Its a real benefit for that in Vienna at least 1/3 of all citizens dont possess a car.


----------



## eusebius (Jan 5, 2004)

Cars cost a load, think of all the health care, the insurances and the manufacturing. Consider the fatalities, the noise, the pollution and the mental degradation (selfishness, impatience etc) that car drivers go through. Cycling is probably most efficient though in some countries even cycle paths can be pretty expensive to construct. But the effect on health issues is very positive.


----------



## elfabyanos (Jun 18, 2006)

Thats a good point - dealing with accidents is very costly indeed! A quick search and I found this document http://www.fiafoundation.com/resources/documents/490746264__global_road_safety_factfile.doc
with data from WHO World Bank TRL and ECMT. Here is an extract:


The global financial cost of road traffic injuries is US$ 518 billion each year.

- - - -

● **WHAT TO DO**:
1. Answer from the thread:
(a) What share of Vienna's citizens do not own a car?
(b) Which way of getting around is called probably the most efficient?
(c) What is the yearly global financial cost of road traffic injuries?
2. Return the passage of the thread between "Its a real benefit" and "is very positive.", inclusive, copied word for word.
The records that follow come from a different source than the thread.

- - - -

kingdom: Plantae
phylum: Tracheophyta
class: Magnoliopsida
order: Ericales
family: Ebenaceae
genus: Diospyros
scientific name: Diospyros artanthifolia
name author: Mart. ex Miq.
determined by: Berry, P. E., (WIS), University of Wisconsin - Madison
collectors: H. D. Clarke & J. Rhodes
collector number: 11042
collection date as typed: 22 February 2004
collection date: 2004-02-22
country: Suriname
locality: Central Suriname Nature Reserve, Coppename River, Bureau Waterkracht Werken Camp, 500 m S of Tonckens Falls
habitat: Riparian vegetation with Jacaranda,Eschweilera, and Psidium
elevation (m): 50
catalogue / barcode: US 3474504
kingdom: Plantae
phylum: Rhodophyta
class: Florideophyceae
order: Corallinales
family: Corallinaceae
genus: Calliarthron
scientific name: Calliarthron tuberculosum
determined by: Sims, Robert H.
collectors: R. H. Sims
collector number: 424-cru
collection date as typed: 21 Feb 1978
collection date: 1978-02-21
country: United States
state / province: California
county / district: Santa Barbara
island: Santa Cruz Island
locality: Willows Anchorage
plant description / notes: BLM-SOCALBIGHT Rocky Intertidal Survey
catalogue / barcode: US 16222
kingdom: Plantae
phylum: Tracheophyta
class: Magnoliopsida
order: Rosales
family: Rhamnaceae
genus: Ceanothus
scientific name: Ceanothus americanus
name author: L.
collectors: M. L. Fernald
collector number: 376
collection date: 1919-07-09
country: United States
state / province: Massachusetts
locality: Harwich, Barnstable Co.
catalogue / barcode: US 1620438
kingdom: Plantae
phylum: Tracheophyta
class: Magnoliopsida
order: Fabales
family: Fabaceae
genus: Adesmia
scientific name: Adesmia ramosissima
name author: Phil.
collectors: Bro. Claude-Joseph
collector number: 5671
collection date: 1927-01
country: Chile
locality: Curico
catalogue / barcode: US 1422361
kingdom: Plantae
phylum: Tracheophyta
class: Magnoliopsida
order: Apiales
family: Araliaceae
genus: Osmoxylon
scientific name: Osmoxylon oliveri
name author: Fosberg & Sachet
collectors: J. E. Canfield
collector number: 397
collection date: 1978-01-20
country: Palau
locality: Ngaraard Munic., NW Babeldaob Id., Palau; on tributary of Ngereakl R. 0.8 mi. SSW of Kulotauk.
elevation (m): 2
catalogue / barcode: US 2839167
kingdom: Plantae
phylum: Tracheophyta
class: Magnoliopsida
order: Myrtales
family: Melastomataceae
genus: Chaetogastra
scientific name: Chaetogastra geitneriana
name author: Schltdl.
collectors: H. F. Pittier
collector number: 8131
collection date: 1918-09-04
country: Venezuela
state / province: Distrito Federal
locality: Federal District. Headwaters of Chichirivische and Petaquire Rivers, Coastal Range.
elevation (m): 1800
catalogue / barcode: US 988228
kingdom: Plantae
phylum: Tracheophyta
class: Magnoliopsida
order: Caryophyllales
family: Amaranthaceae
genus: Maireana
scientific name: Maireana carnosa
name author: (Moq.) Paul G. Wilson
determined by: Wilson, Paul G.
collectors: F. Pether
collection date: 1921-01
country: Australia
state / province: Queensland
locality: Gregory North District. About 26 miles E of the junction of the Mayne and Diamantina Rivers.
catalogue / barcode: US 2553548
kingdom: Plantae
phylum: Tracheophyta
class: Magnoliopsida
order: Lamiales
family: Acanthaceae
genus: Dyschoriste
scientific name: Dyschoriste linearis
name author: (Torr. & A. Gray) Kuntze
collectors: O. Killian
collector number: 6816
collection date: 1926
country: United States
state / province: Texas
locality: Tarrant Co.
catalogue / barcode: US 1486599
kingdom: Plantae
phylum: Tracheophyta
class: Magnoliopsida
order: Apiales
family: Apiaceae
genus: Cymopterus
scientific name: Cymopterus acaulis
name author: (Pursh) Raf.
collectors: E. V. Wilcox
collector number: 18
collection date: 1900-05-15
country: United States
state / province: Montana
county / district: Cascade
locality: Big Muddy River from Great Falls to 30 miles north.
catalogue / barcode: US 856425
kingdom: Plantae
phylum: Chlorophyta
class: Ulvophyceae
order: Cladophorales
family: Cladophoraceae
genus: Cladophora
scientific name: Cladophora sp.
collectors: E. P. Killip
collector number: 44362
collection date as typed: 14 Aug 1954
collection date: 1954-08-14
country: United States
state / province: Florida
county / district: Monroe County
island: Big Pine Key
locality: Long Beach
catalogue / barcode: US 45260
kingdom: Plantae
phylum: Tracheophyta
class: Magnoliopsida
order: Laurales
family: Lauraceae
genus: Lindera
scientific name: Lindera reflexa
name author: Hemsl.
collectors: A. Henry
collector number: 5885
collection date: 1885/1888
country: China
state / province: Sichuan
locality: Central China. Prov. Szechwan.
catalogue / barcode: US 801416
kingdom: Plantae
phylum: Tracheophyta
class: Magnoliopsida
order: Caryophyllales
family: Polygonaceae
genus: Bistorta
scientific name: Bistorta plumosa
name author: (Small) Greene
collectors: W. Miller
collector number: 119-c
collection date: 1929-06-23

- - - -

● **SOLVED PROBLEMS**:
1.
(a) At least 1/3.
(b) Cycling.
(c) US$ 518 billion.

2.
Its a real benefit for that in Vienna at least 1/3 of all citizens dont possess a car.


----------



## eusebius (Jan 5, 2004)

Cars cost a load, think of all the health care, the insurances and the manufacturing. Consider the fatalities, the noise, the pollution and the mental degradation (selfishness, impatience etc) that car drivers go through. Cycling is probably most efficient though in some countries even cycle paths can be pretty expensive to construct. But the effect on health issues is very positive.